---- INPUT MATERIAL
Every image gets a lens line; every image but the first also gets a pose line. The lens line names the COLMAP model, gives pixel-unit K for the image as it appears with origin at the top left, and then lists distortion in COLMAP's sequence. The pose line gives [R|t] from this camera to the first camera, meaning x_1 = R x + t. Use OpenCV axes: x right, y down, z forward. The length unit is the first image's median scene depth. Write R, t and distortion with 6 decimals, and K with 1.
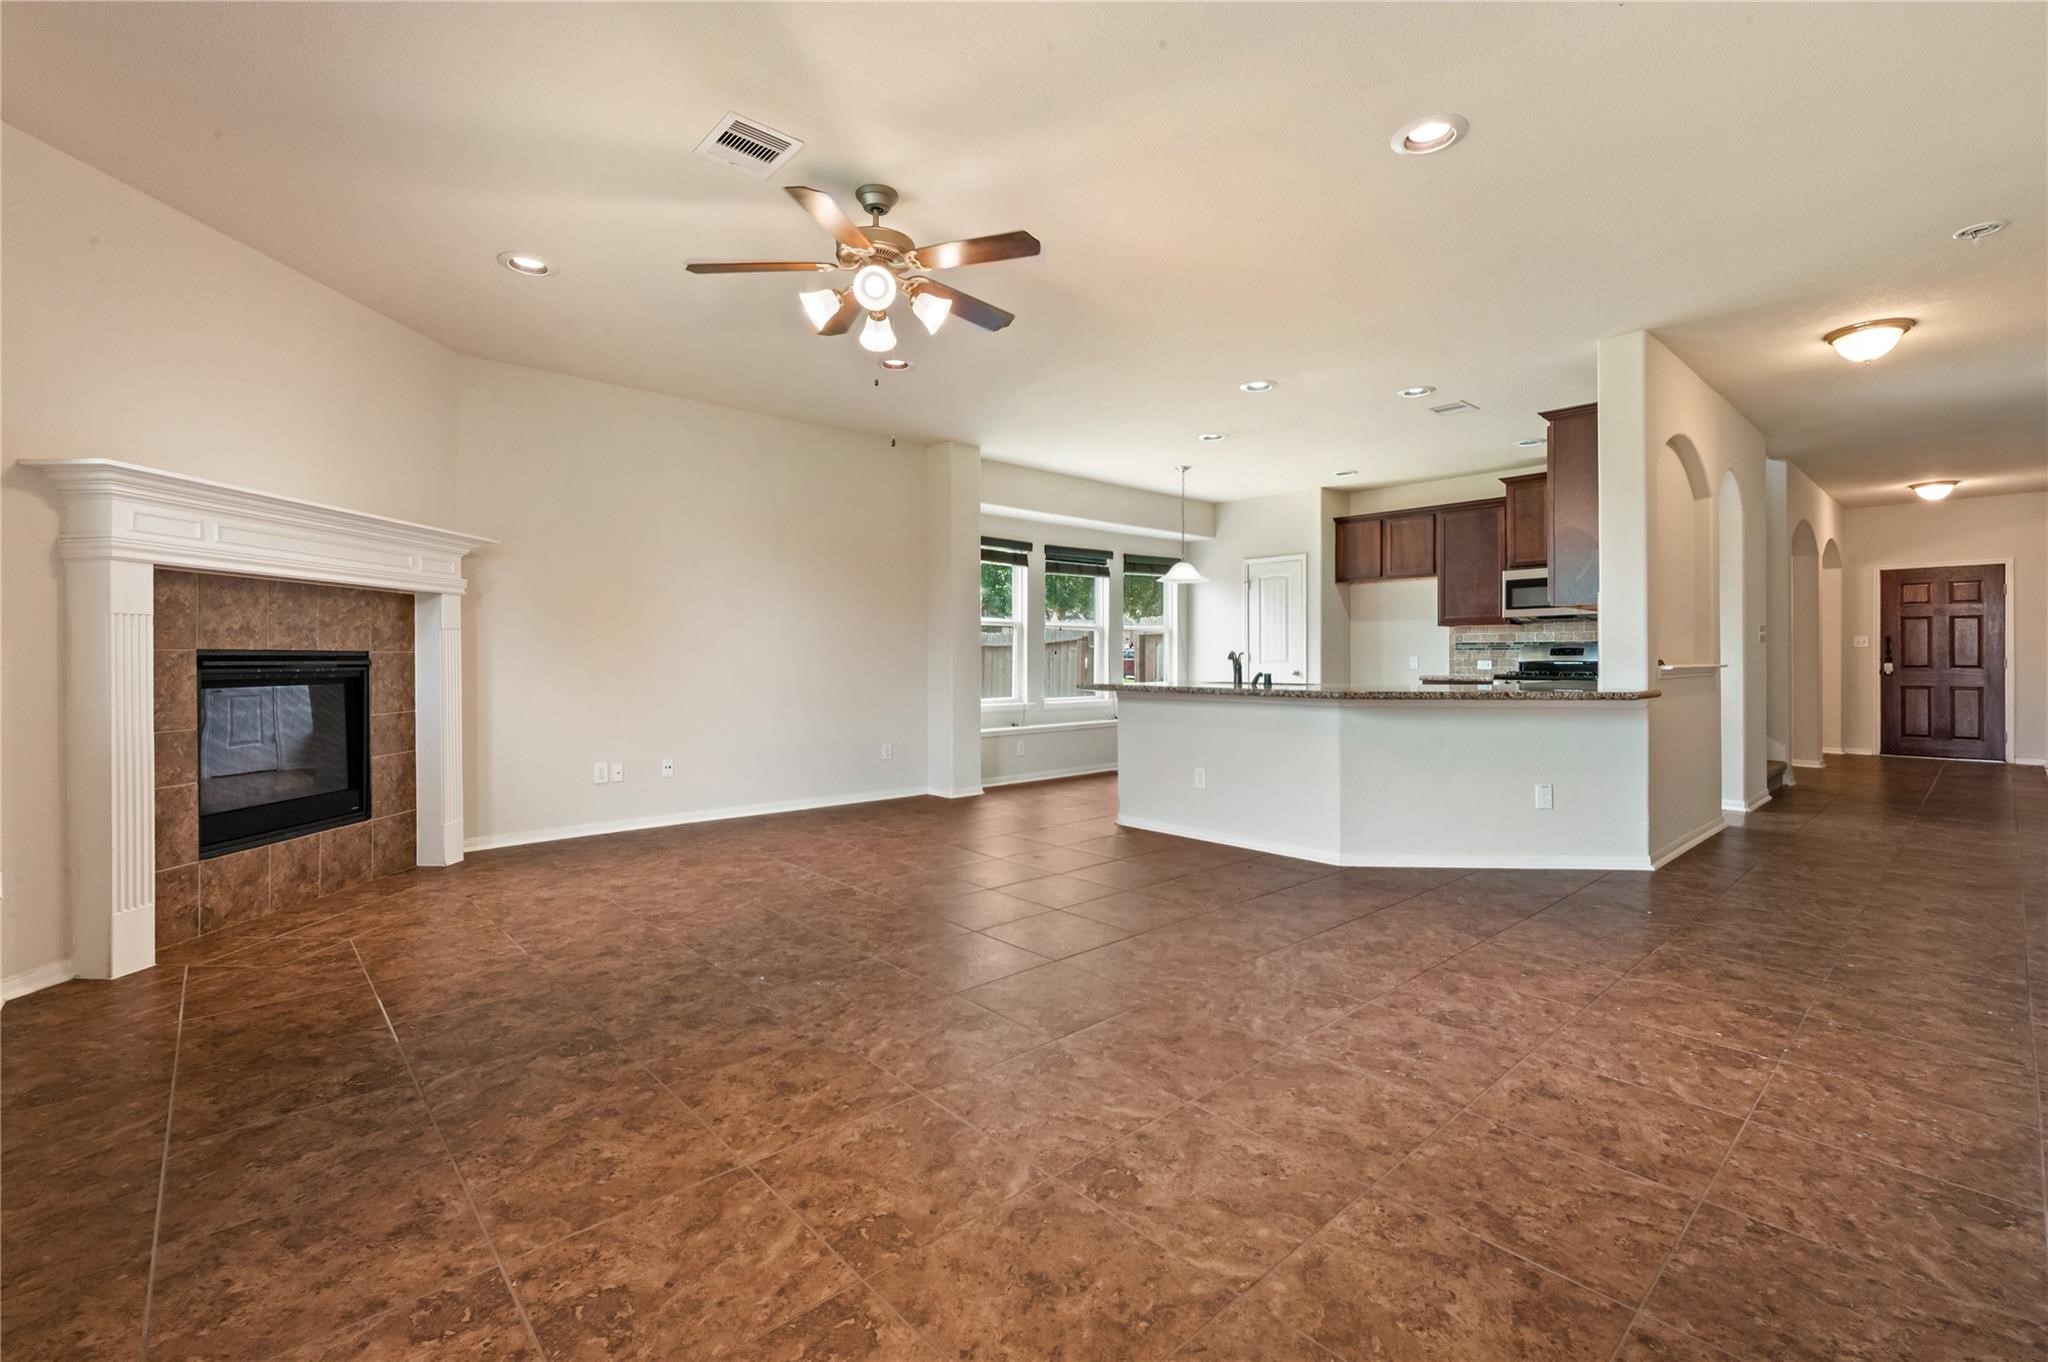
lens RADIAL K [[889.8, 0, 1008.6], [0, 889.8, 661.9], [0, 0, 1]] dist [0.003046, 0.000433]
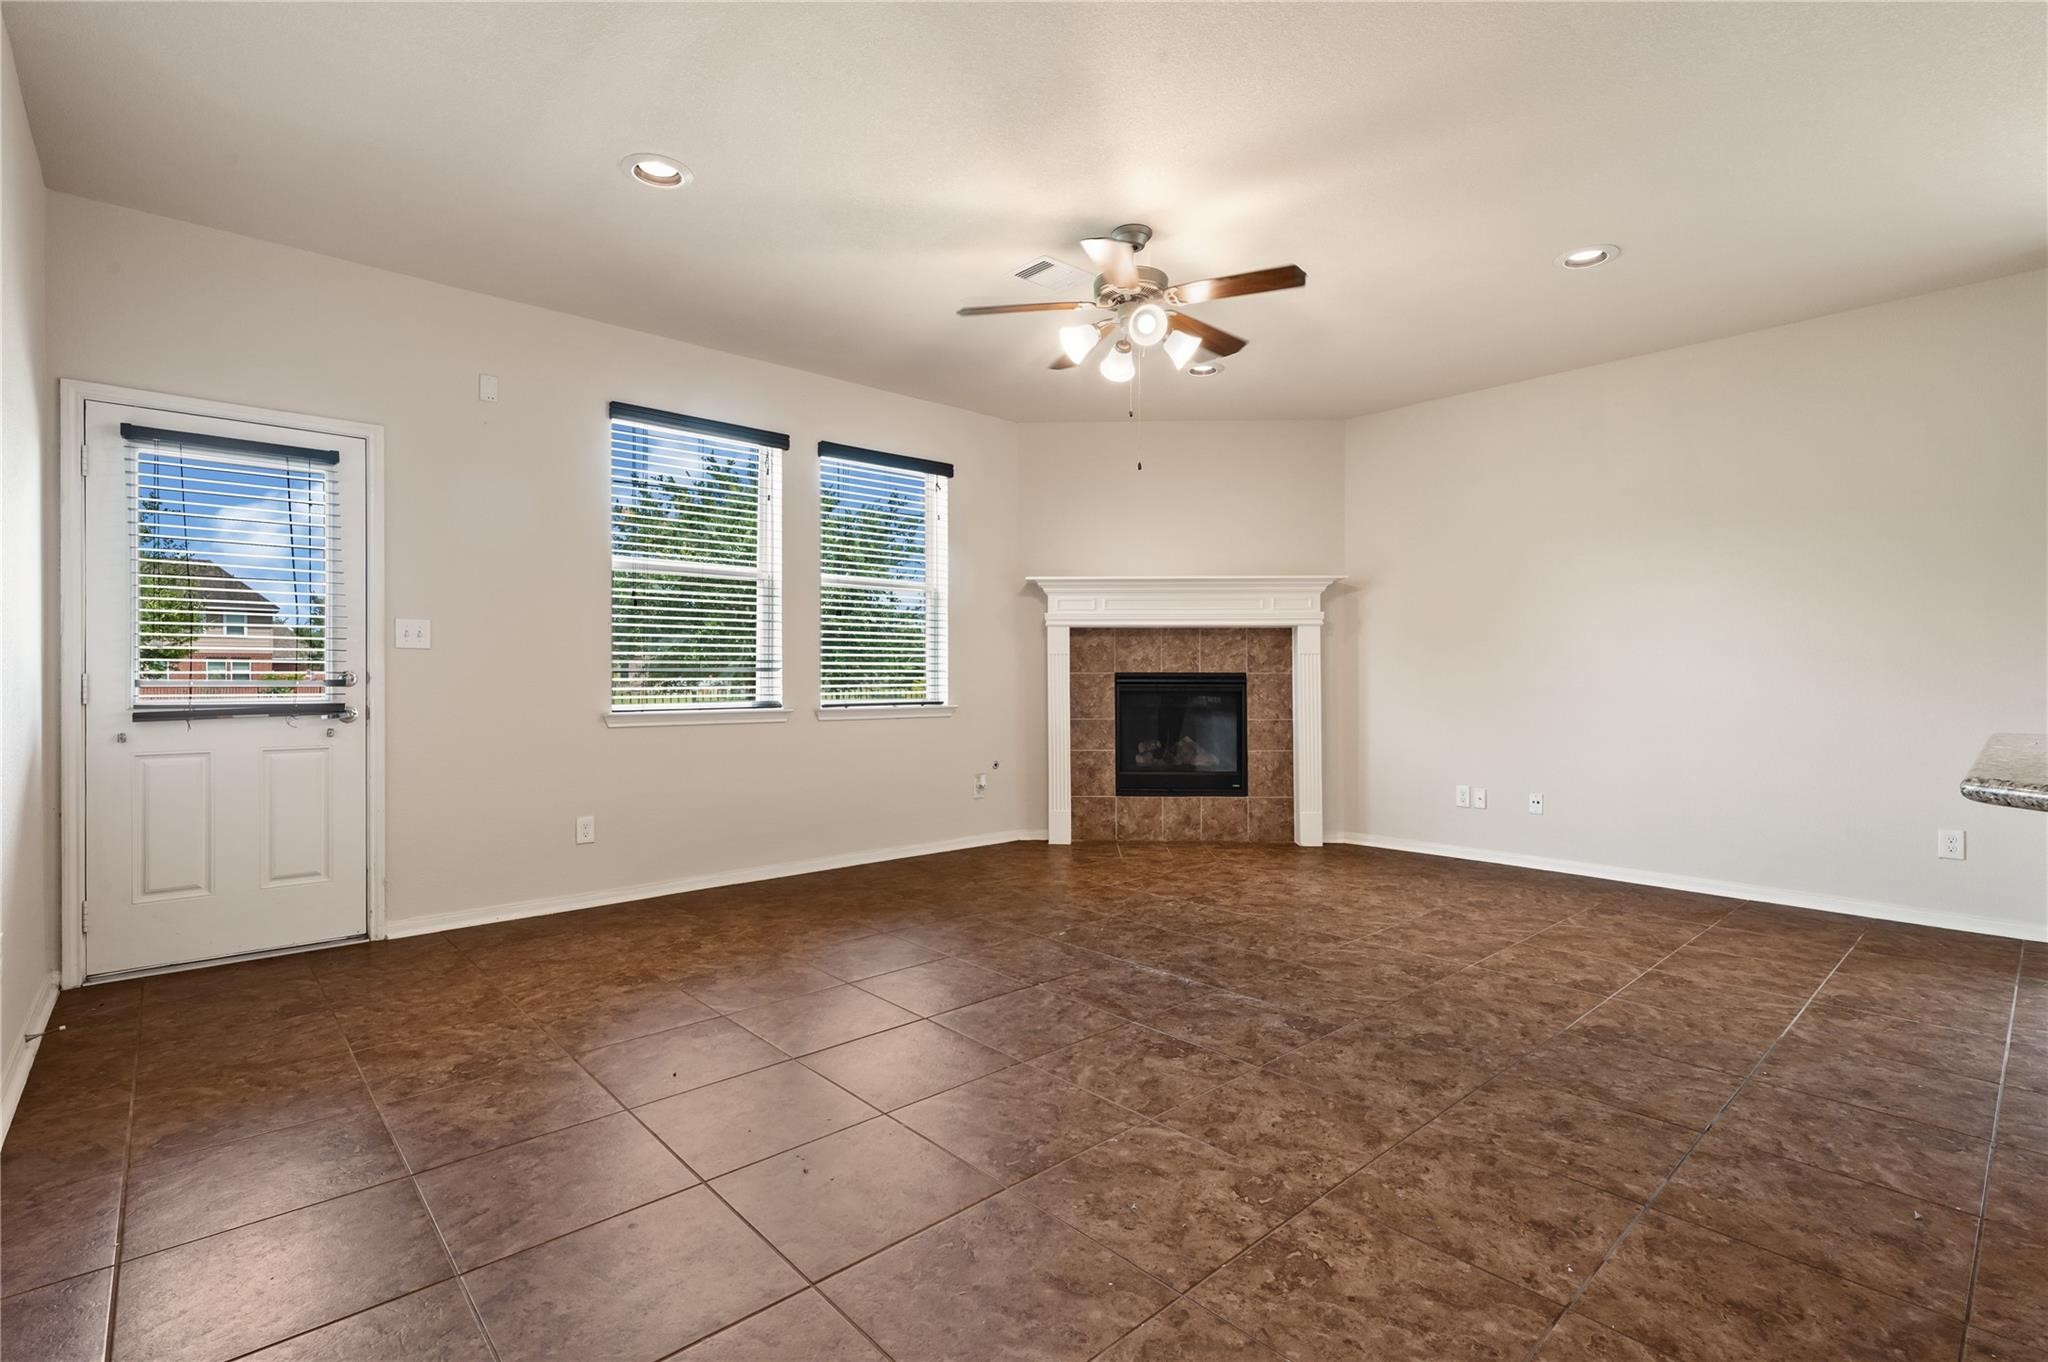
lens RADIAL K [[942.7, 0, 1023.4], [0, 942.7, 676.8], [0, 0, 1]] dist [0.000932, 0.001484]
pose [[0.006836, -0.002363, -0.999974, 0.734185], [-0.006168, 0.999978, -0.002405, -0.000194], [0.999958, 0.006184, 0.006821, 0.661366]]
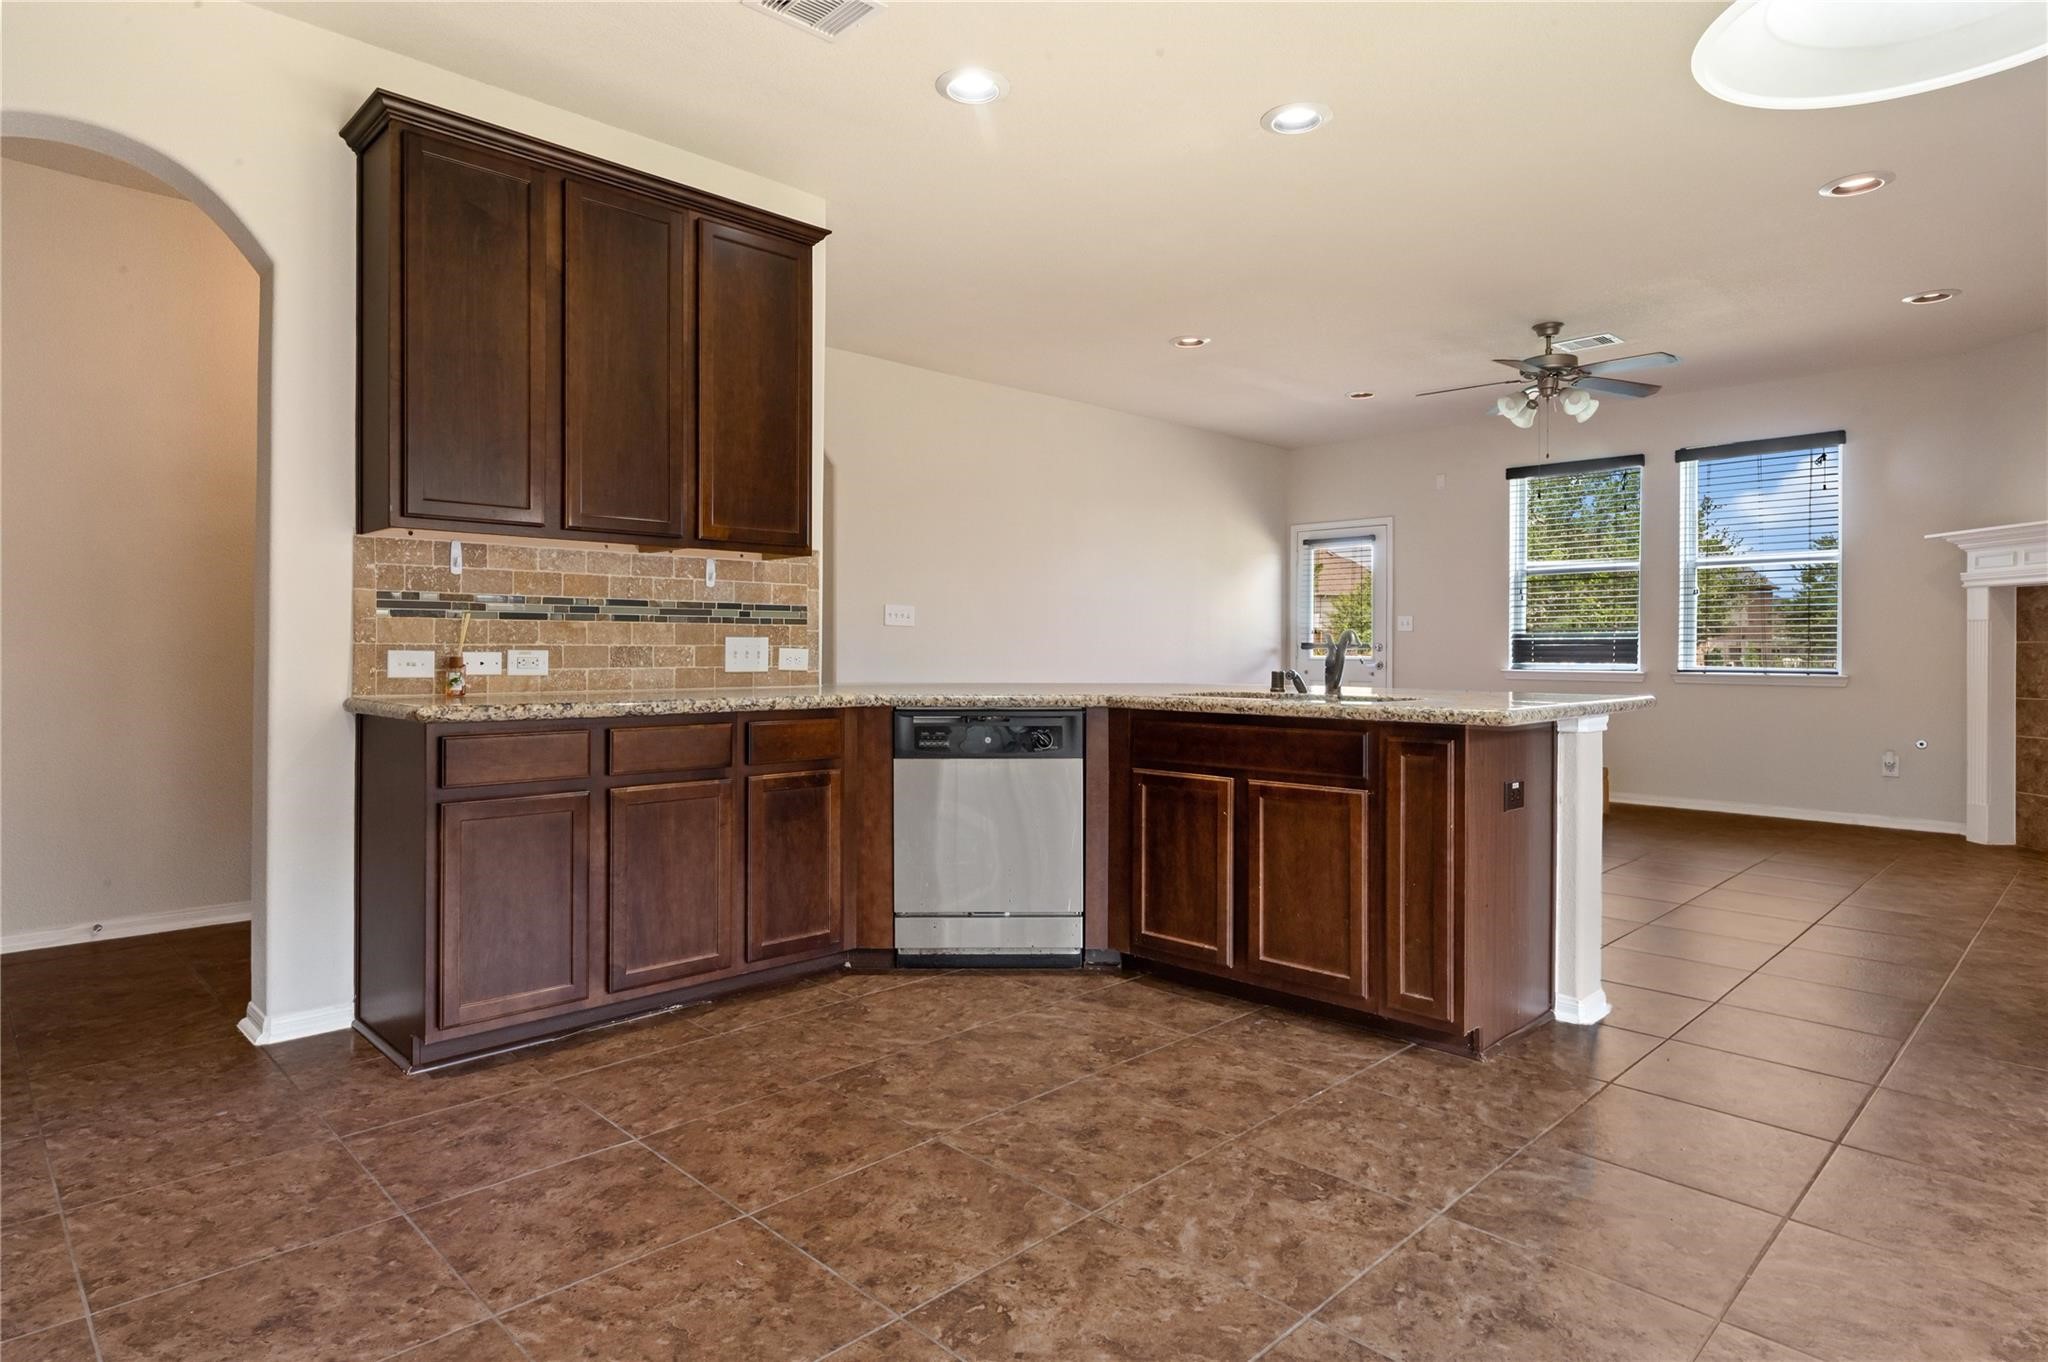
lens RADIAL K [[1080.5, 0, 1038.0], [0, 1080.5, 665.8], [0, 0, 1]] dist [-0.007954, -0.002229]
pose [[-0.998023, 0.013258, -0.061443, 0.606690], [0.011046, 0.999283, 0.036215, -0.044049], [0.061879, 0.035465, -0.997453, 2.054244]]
--------
---- INPUT MATERIAL
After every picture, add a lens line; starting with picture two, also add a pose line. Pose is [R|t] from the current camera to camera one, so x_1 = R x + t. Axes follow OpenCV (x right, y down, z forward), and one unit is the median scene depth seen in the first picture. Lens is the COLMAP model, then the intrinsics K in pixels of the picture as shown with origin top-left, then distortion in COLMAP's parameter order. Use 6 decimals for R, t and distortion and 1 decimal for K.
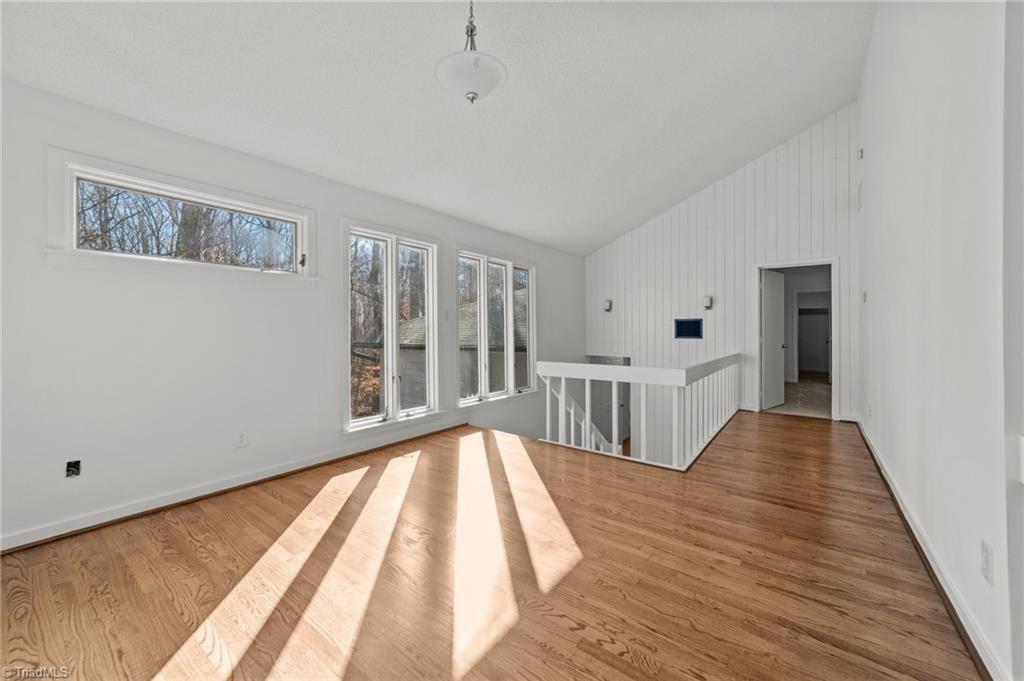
--------
■ PROBLEM STATEMENT ■
Update the items from the line containing "Every image gets" through the line containing "0.035465, -0.997453, 2.054244]]" by replacing "lens line" with "intrinsics line" and keeping everything else the same. Leave the pictures out of your answer.

■ SOLUTION ■
Every image gets a intrinsics line; every image but the first also gets a pose line. The intrinsics line names the COLMAP model, gives pixel-unit K for the image as it appears with origin at the top left, and then lists distortion in COLMAP's sequence. The pose line gives [R|t] from this camera to the first camera, meaning x_1 = R x + t. Use OpenCV axes: x right, y down, z forward. The length unit is the first image's median scene depth. Write R, t and distortion with 6 decimals, and K with 1.
lens RADIAL K [[889.8, 0, 1008.6], [0, 889.8, 661.9], [0, 0, 1]] dist [0.003046, 0.000433]
lens RADIAL K [[942.7, 0, 1023.4], [0, 942.7, 676.8], [0, 0, 1]] dist [0.000932, 0.001484]
pose [[0.006836, -0.002363, -0.999974, 0.734185], [-0.006168, 0.999978, -0.002405, -0.000194], [0.999958, 0.006184, 0.006821, 0.661366]]
lens RADIAL K [[1080.5, 0, 1038.0], [0, 1080.5, 665.8], [0, 0, 1]] dist [-0.007954, -0.002229]
pose [[-0.998023, 0.013258, -0.061443, 0.606690], [0.011046, 0.999283, 0.036215, -0.044049], [0.061879, 0.035465, -0.997453, 2.054244]]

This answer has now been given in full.